— Supplied material —

*** Block opens ***

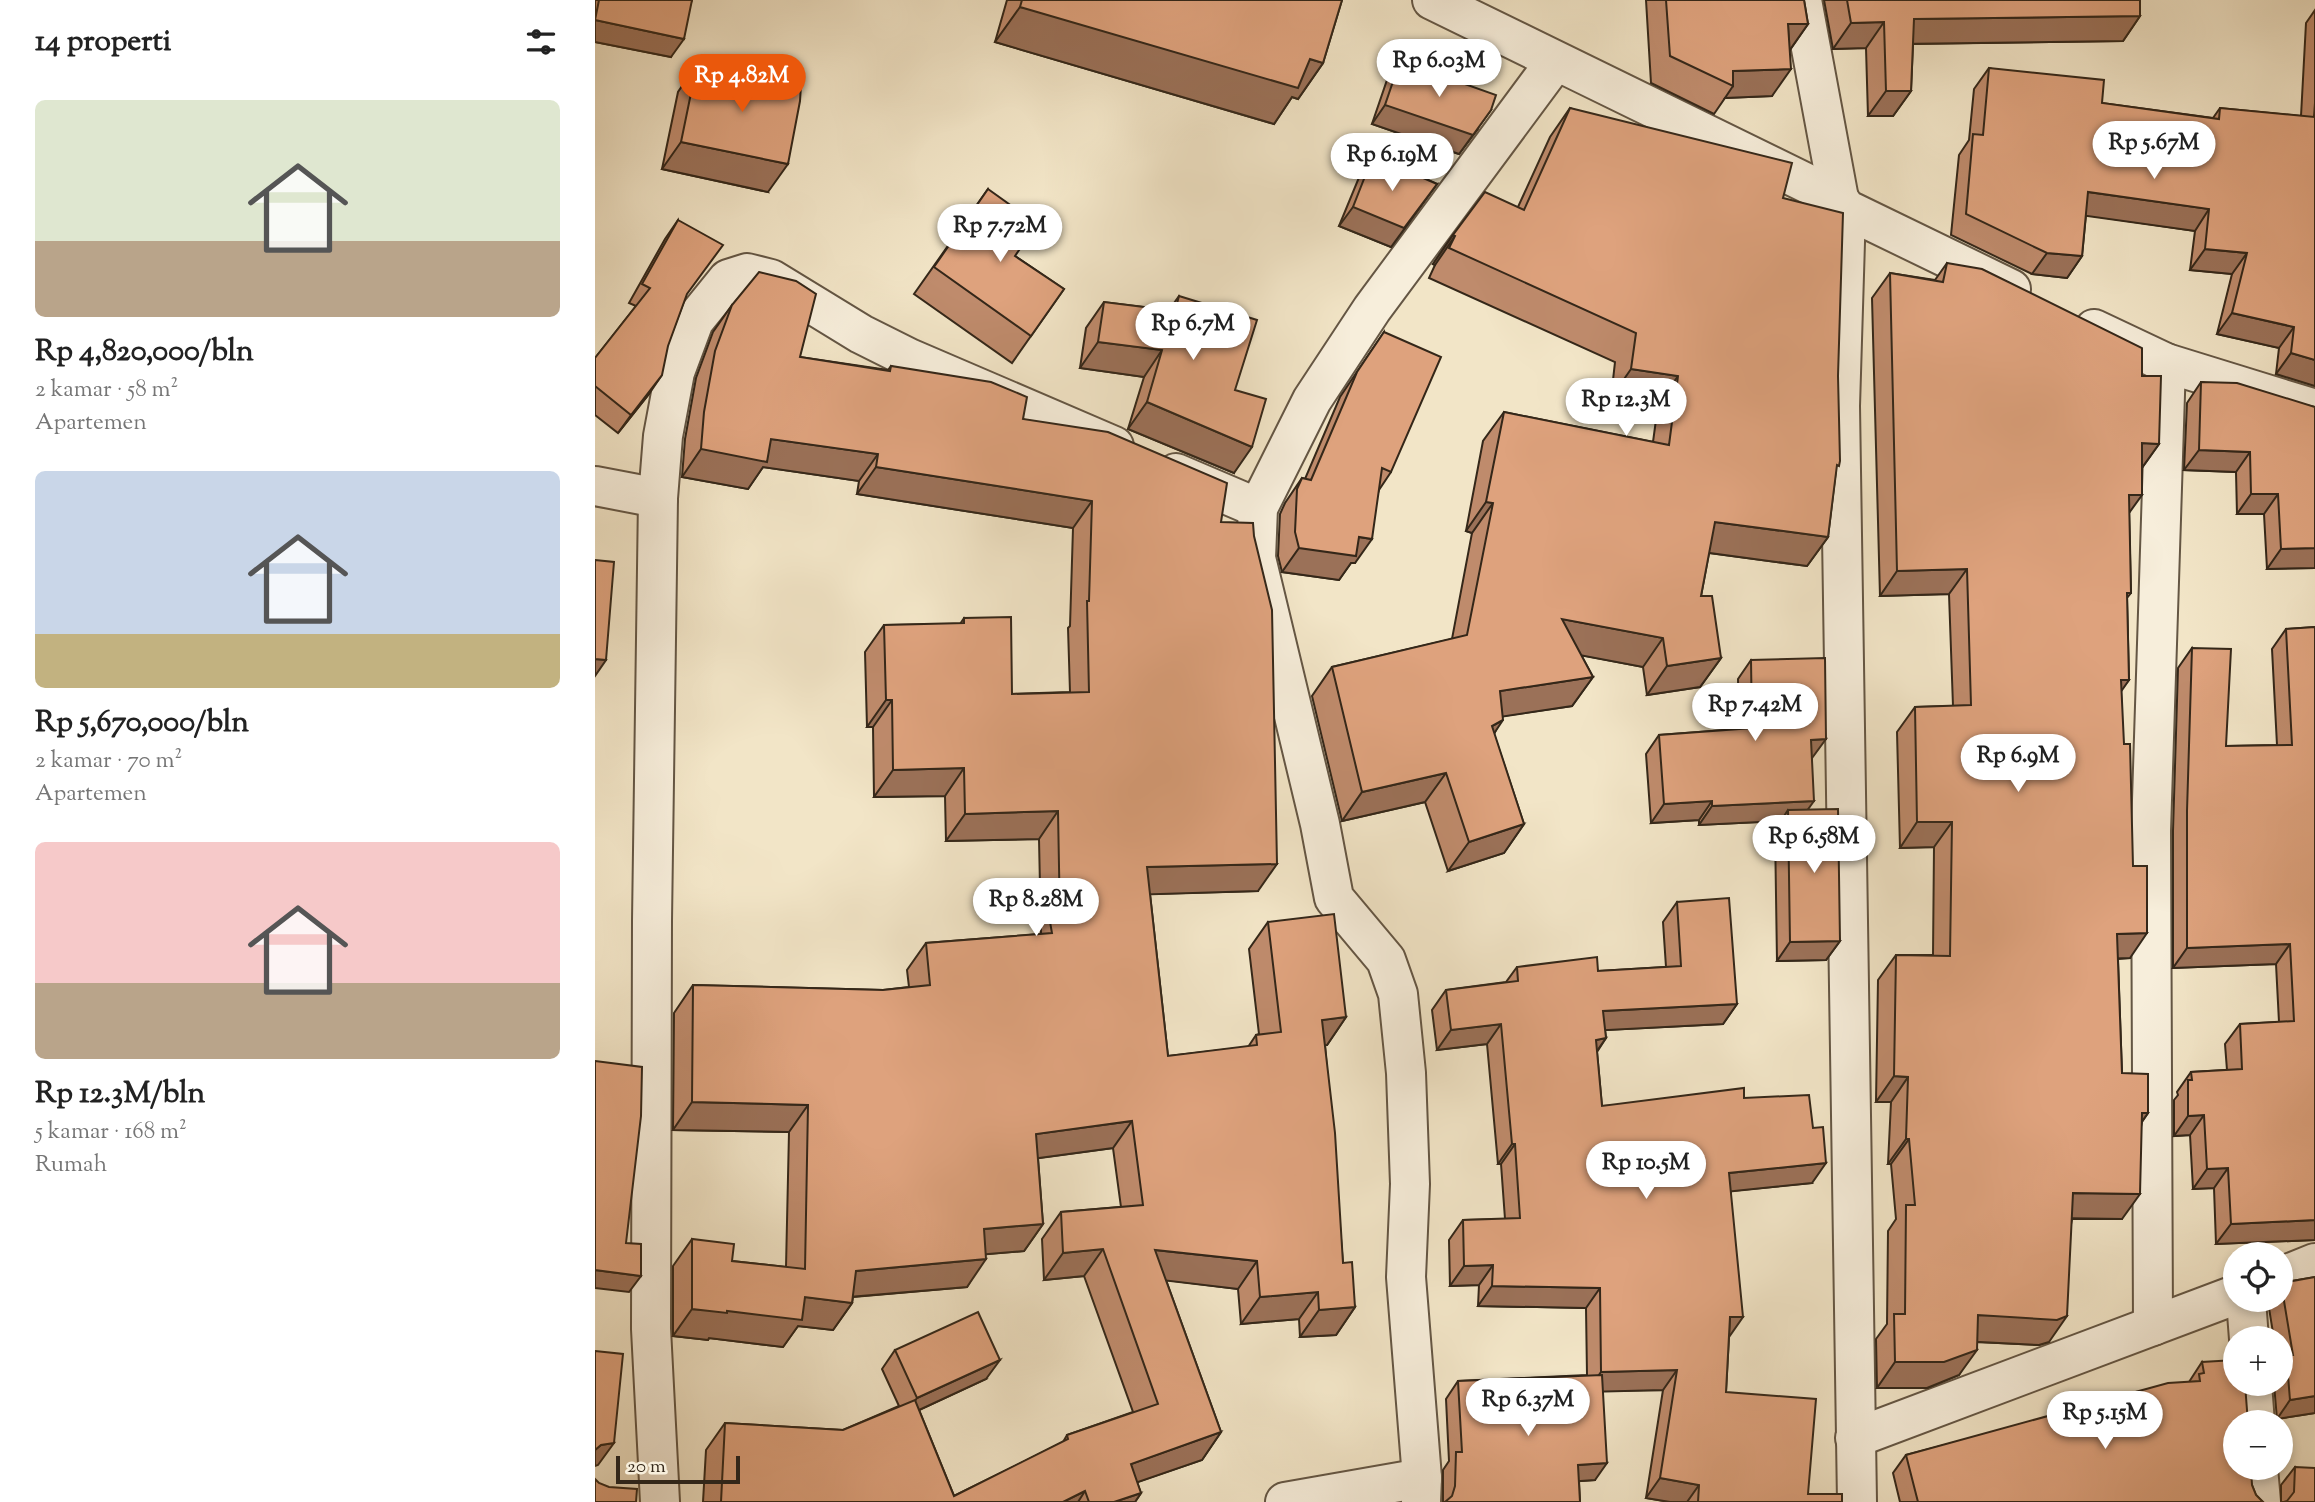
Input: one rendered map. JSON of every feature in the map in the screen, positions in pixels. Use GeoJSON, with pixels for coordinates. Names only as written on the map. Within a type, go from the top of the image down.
{"type":"FeatureCollection","features":[{"type":"Feature","properties":{"kind":"street"},"geometry":{"type":"LineString","coordinates":[[1432,0],[2166,363],[2315,409]]}},
{"type":"Feature","properties":{"kind":"street"},"geometry":{"type":"LineString","coordinates":[[1802,0],[1842,204],[1840,406],[1857,1502]]}},
{"type":"Feature","properties":{"kind":"street"},"geometry":{"type":"LineString","coordinates":[[1285,1502],[1422,1490],[1406,1278],[1410,1184],[1406,1073],[1398,994],[1386,960],[1334,898],[1256,558],[1258,508],[1312,400],[1364,320],[1555,62]]}},
{"type":"Feature","properties":{"kind":"street"},"geometry":{"type":"LineString","coordinates":[[621,1489],[660,1497],[652,1329],[652,935],[658,498],[663,436],[675,372],[694,321],[727,279],[747,273],[771,279],[861,334],[909,358],[1258,508]]}},
{"type":"Feature","properties":{"kind":"street"},"geometry":{"type":"LineString","coordinates":[[2153,1326],[2151,831],[2166,363]]}},
{"type":"Feature","properties":{"kind":"street"},"geometry":{"type":"LineString","coordinates":[[595,486],[658,498]]}},
{"type":"Feature","properties":{"kind":"street"},"geometry":{"type":"LineString","coordinates":[[2293,1272],[2315,1263]]}},
{"type":"Feature","properties":{"kind":"street"},"geometry":{"type":"LineString","coordinates":[[1855,1438],[2223,1299]]}},
{"type":"Feature","properties":{"kind":"street"},"geometry":{"type":"LineString","coordinates":[[2259,1480],[2261,1502]]}},
{"type":"Feature","properties":{"kind":"building"},"geometry":{"type":"Polygon","coordinates":[[[599,0],[692,0],[684,39],[595,20],[599,0]]]}},
{"type":"Feature","properties":{"kind":"building"},"geometry":{"type":"Polygon","coordinates":[[[1022,0],[1342,0],[1323,63],[1310,59],[1298,88],[1020,7],[1022,0]]]}},
{"type":"Feature","properties":{"kind":"building"},"geometry":{"type":"Polygon","coordinates":[[[1666,0],[1804,0],[1808,24],[1788,24],[1791,69],[1733,71],[1733,86],[1670,56],[1666,0]]]}},
{"type":"Feature","properties":{"kind":"building"},"geometry":{"type":"Polygon","coordinates":[[[1847,0],[2140,0],[2140,16],[1914,19],[1911,91],[1886,91],[1884,22],[1851,23],[1847,0]]]}},
{"type":"Feature","properties":{"kind":"building"},"geometry":{"type":"Polygon","coordinates":[[[1400,61],[1496,95],[1491,110],[1473,135],[1385,105],[1400,61]]]}},
{"type":"Feature","properties":{"kind":"building"},"geometry":{"type":"Polygon","coordinates":[[[697,64],[801,85],[788,164],[681,142],[697,64]]]}},
{"type":"Feature","properties":{"kind":"building"},"geometry":{"type":"Polygon","coordinates":[[[1989,68],[2104,80],[2102,103],[2219,119],[2220,108],[2314,117],[2315,103],[2315,360],[2291,353],[2294,327],[2232,313],[2247,253],[2205,249],[2209,209],[2088,192],[2082,256],[2047,253],[1966,214],[1973,134],[1983,135],[1989,68]]]}},
{"type":"Feature","properties":{"kind":"building"},"geometry":{"type":"Polygon","coordinates":[[[1570,108],[1792,163],[1783,198],[1843,213],[1838,376],[1840,461],[1839,466],[1837,465],[1828,537],[1715,522],[1701,596],[1712,596],[1721,658],[1667,666],[1663,638],[1562,619],[1593,677],[1500,691],[1503,720],[1492,726],[1524,824],[1469,842],[1446,773],[1362,792],[1332,667],[1467,635],[1493,503],[1486,502],[1504,412],[1669,445],[1678,376],[1631,369],[1636,333],[1449,248],[1455,236],[1453,235],[1485,192],[1524,210],[1570,108]]]}},
{"type":"Feature","properties":{"kind":"building"},"geometry":{"type":"Polygon","coordinates":[[[1373,156],[1437,184],[1404,228],[1353,207],[1373,156]]]}},
{"type":"Feature","properties":{"kind":"building"},"geometry":{"type":"Polygon","coordinates":[[[988,189],[1037,224],[1015,256],[1064,289],[1031,336],[934,267],[988,189]]]}},
{"type":"Feature","properties":{"kind":"building"},"geometry":{"type":"Polygon","coordinates":[[[678,220],[723,245],[687,294],[668,346],[662,375],[631,415],[595,386],[595,358],[650,288],[642,284],[678,220]]]}},
{"type":"Feature","properties":{"kind":"building"},"geometry":{"type":"Polygon","coordinates":[[[1947,263],[1982,269],[2142,348],[2142,376],[2161,376],[2159,444],[2142,443],[2142,495],[2129,495],[2129,680],[2121,680],[2124,744],[2130,744],[2133,866],[2147,866],[2147,933],[2117,934],[2122,1073],[2148,1074],[2148,1113],[2142,1113],[2140,1194],[2073,1193],[2067,1316],[2057,1320],[1978,1315],[1977,1350],[1944,1362],[1895,1362],[1894,1314],[1905,1314],[1906,1205],[1915,1205],[1909,1139],[1906,1139],[1908,1077],[1894,1076],[1896,955],[1950,956],[1952,822],[1917,822],[1915,707],[1971,705],[1967,569],[1897,571],[1890,273],[1943,282],[1947,263]]]}},
{"type":"Feature","properties":{"kind":"building"},"geometry":{"type":"Polygon","coordinates":[[[759,272],[796,281],[816,294],[800,357],[890,371],[891,366],[991,382],[1027,397],[1023,419],[1108,432],[1227,483],[1221,522],[1253,523],[1272,610],[1277,864],[1147,867],[1168,1056],[1257,1045],[1256,1035],[1281,1032],[1268,922],[1334,914],[1346,1017],[1322,1020],[1335,1133],[1343,1263],[1352,1262],[1355,1307],[1319,1310],[1318,1292],[1260,1297],[1257,1261],[1155,1250],[1221,1432],[1131,1464],[1141,1493],[1114,1502],[1089,1502],[1085,1491],[1063,1502],[721,1502],[725,1423],[843,1430],[915,1400],[954,1496],[1068,1439],[1067,1435],[1158,1404],[1103,1249],[1063,1253],[1061,1212],[1143,1205],[1132,1121],[1036,1134],[1043,1224],[984,1229],[986,1259],[856,1271],[852,1303],[805,1297],[802,1320],[692,1309],[692,1239],[734,1244],[732,1261],[805,1269],[808,1105],[692,1102],[693,985],[883,990],[930,985],[926,943],[1052,933],[1050,922],[1060,921],[1058,811],[965,814],[964,768],[893,770],[892,700],[886,700],[884,625],[964,623],[964,618],[1011,617],[1012,694],[1089,692],[1087,601],[1092,501],[876,467],[878,454],[771,439],[767,462],[701,449],[704,412],[715,351],[732,305],[759,272]]]}},
{"type":"Feature","properties":{"kind":"building"},"geometry":{"type":"Polygon","coordinates":[[[1179,296],[1257,320],[1235,390],[1266,399],[1252,447],[1147,402],[1162,350],[1098,342],[1104,302],[1175,311],[1179,296]]]}},
{"type":"Feature","properties":{"kind":"building"},"geometry":{"type":"Polygon","coordinates":[[[1384,332],[1441,357],[1391,472],[1382,468],[1372,539],[1359,537],[1356,556],[1299,548],[1295,532],[1297,489],[1302,478],[1311,480],[1357,372],[1384,332]]]}},
{"type":"Feature","properties":{"kind":"building"},"geometry":{"type":"Polygon","coordinates":[[[2201,382],[2237,383],[2315,407],[2315,548],[2281,549],[2278,494],[2251,494],[2250,452],[2199,450],[2201,382]]]}},
{"type":"Feature","properties":{"kind":"building"},"geometry":{"type":"Polygon","coordinates":[[[595,560],[614,562],[606,660],[595,659],[595,560]]]}},
{"type":"Feature","properties":{"kind":"building"},"geometry":{"type":"Polygon","coordinates":[[[2315,627],[2315,1220],[2231,1224],[2228,1168],[2207,1169],[2204,1115],[2188,1116],[2188,1080],[2192,1080],[2191,1072],[2242,1069],[2240,1024],[2294,1021],[2290,944],[2187,948],[2187,811],[2192,648],[2231,649],[2226,746],[2292,745],[2286,629],[2315,627]]]}},
{"type":"Feature","properties":{"kind":"building"},"geometry":{"type":"Polygon","coordinates":[[[1825,658],[1826,739],[1811,740],[1814,801],[1712,806],[1712,801],[1664,804],[1659,735],[1752,728],[1751,660],[1825,658]]]}},
{"type":"Feature","properties":{"kind":"building"},"geometry":{"type":"Polygon","coordinates":[[[1838,809],[1840,941],[1790,942],[1788,810],[1838,809]]]}},
{"type":"Feature","properties":{"kind":"building"},"geometry":{"type":"Polygon","coordinates":[[[1729,898],[1737,1004],[1603,1011],[1606,1038],[1596,1040],[1602,1106],[1744,1088],[1744,1098],[1809,1095],[1813,1128],[1823,1127],[1826,1163],[1729,1173],[1743,1317],[1730,1317],[1726,1392],[1816,1399],[1808,1494],[1842,1494],[1842,1502],[1698,1502],[1699,1485],[1660,1478],[1677,1370],[1601,1372],[1600,1288],[1492,1286],[1493,1265],[1464,1266],[1463,1220],[1520,1218],[1515,1144],[1512,1144],[1501,1024],[1451,1030],[1446,990],[1518,981],[1517,967],[1597,957],[1598,971],[1681,966],[1677,902],[1729,898]]]}},
{"type":"Feature","properties":{"kind":"building"},"geometry":{"type":"Polygon","coordinates":[[[595,1061],[642,1067],[641,1116],[626,1243],[641,1244],[641,1276],[595,1270],[595,1061]]]}},
{"type":"Feature","properties":{"kind":"building"},"geometry":{"type":"Polygon","coordinates":[[[2315,1277],[2315,1396],[2290,1400],[2290,1396],[2293,1396],[2293,1326],[2288,1326],[2286,1312],[2293,1312],[2293,1281],[2315,1277]]]}},
{"type":"Feature","properties":{"kind":"building"},"geometry":{"type":"Polygon","coordinates":[[[978,1312],[1000,1360],[917,1398],[895,1350],[978,1312]]]}},
{"type":"Feature","properties":{"kind":"building"},"geometry":{"type":"Polygon","coordinates":[[[595,1351],[623,1354],[614,1443],[601,1445],[595,1450],[595,1351]]]}},
{"type":"Feature","properties":{"kind":"building"},"geometry":{"type":"Polygon","coordinates":[[[2223,1361],[2223,1396],[2246,1396],[2247,1410],[2223,1410],[2223,1480],[2252,1480],[2256,1495],[2263,1502],[1918,1502],[1906,1455],[2168,1383],[2200,1381],[2199,1374],[2204,1373],[2202,1362],[2223,1361]]]}},
{"type":"Feature","properties":{"kind":"building"},"geometry":{"type":"Polygon","coordinates":[[[1602,1375],[1607,1463],[1578,1465],[1580,1502],[1445,1502],[1452,1496],[1455,1486],[1456,1452],[1462,1452],[1458,1381],[1602,1375]]]}},
{"type":"Feature","properties":{"kind":"building"},"geometry":{"type":"Polygon","coordinates":[[[2295,1467],[2315,1468],[2315,1502],[2284,1502],[2294,1492],[2295,1467]]]}},
{"type":"Feature","properties":{"kind":"building"},"geometry":{"type":"Polygon","coordinates":[[[595,1479],[609,1487],[637,1489],[636,1502],[595,1502],[595,1479]]]}}]}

*** Block closes ***

— What to do —
Filter the lines above so that only those with the string "LineString" remain, then copy them.

— Problem solution —
{"type":"FeatureCollection","features":[{"type":"Feature","properties":{"kind":"street"},"geometry":{"type":"LineString","coordinates":[[1432,0],[2166,363],[2315,409]]}},
{"type":"Feature","properties":{"kind":"street"},"geometry":{"type":"LineString","coordinates":[[1802,0],[1842,204],[1840,406],[1857,1502]]}},
{"type":"Feature","properties":{"kind":"street"},"geometry":{"type":"LineString","coordinates":[[1285,1502],[1422,1490],[1406,1278],[1410,1184],[1406,1073],[1398,994],[1386,960],[1334,898],[1256,558],[1258,508],[1312,400],[1364,320],[1555,62]]}},
{"type":"Feature","properties":{"kind":"street"},"geometry":{"type":"LineString","coordinates":[[621,1489],[660,1497],[652,1329],[652,935],[658,498],[663,436],[675,372],[694,321],[727,279],[747,273],[771,279],[861,334],[909,358],[1258,508]]}},
{"type":"Feature","properties":{"kind":"street"},"geometry":{"type":"LineString","coordinates":[[2153,1326],[2151,831],[2166,363]]}},
{"type":"Feature","properties":{"kind":"street"},"geometry":{"type":"LineString","coordinates":[[595,486],[658,498]]}},
{"type":"Feature","properties":{"kind":"street"},"geometry":{"type":"LineString","coordinates":[[2293,1272],[2315,1263]]}},
{"type":"Feature","properties":{"kind":"street"},"geometry":{"type":"LineString","coordinates":[[1855,1438],[2223,1299]]}},
{"type":"Feature","properties":{"kind":"street"},"geometry":{"type":"LineString","coordinates":[[2259,1480],[2261,1502]]}},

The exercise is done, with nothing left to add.